Although her education was focused in printmaking, she now primarily works with clay. Her work at this year’s Fair consists of a variety of sculptures, many of which are meant to decorate a garden. Farris notes the competitive selection process for the artists. “There has to be something about your work that is unusual because you’re competing against so many other artists. There has to be a reason why they picked this ceramic artist over the (many) others that have applied,” she explained.

Considering the fierce competition, the Art Fair features work created by some of the most talented artists across the country. Over 1,000 artists attend with their booths lining the city’s streets.

The abundance of entertainment encourages many to return to the Fair every year; LSA junior Anna DeVeaux has attended the festival with her family for 15 consecutive years and wishes to continue her streak.

“It’s really fun to just walk around because of all the different things going on — all of the community comes together,” DeVeaux said. “It’s just a really cool vibe to be around.

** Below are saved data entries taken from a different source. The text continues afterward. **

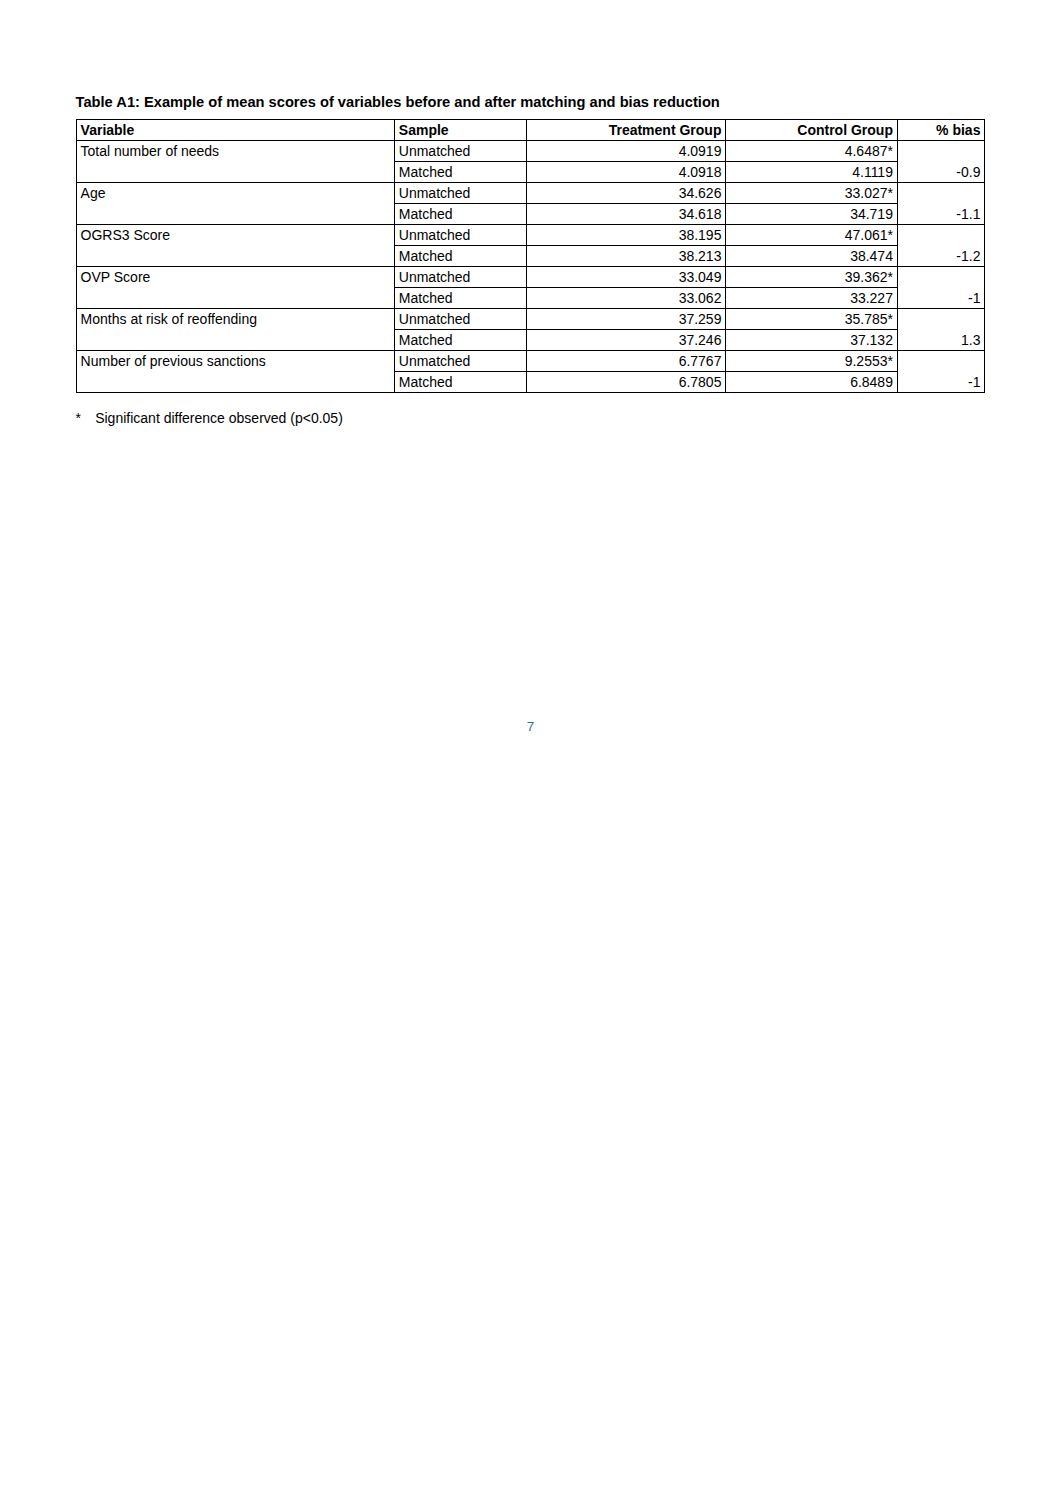Table A1: Example of mean scores of variables before and after matching and bias reduction
| Variable | Sample | Treatment Group | Control Group | % bias |
| --- | --- | --- | --- | --- |
| Total number of needs | Unmatched | 4.0919 | 4.6487* | |
| Matched | 4.0918 | 4.1119 | -0.9 |
| Age | Unmatched | 34.626 | 33.027* | |
| Matched | 34.618 | 34.719 | -1.1 |
| OGRS3 Score | Unmatched | 38.195 | 47.061* | |
| Matched | 38.213 | 38.474 | -1.2 |
| OVP Score | Unmatched | 33.049 | 39.362* | |
| Matched | 33.062 | 33.227 | -1 |
| Months at risk of reoffending | Unmatched | 37.259 | 35.785* | |
| Matched | 37.246 | 37.132 | 1.3 |
| Number of previous sanctions | Unmatched | 6.7767 | 9.2553* | |
| Matched | 6.7805 | 6.8489 | -1 |
*Significant difference observed (p<0.05)
7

And there’s great street food.”

DeVeaux points out the dynamic atmosphere during the Art Fair. “All of the streets are completely packed and there’s so much energy because everyone is going in between booths… it’s really bustling and everyone’s super interested in everything they’re going past.”

Although the Fair can be a hindrance to local residents — streets close and traffic becomes nightmarish — the city puts on the Townie Street Party to thank locals for their patience and cooperation during the busy weekend. Still, the Fair’s lack of parking has become a joke in and of itself. “We have this poster in our family room that just has pictures of all the no parking signs from the Ann Arbor Art Fair. It’s a funny joke to us,” DeVeaux said.

Nevertheless, she believes scarce parking and large crowds shouldn’t stop anyone from attending, explaining that “there’s really something for everyone,” making it one of the most exciting events in Metro Detroit all year.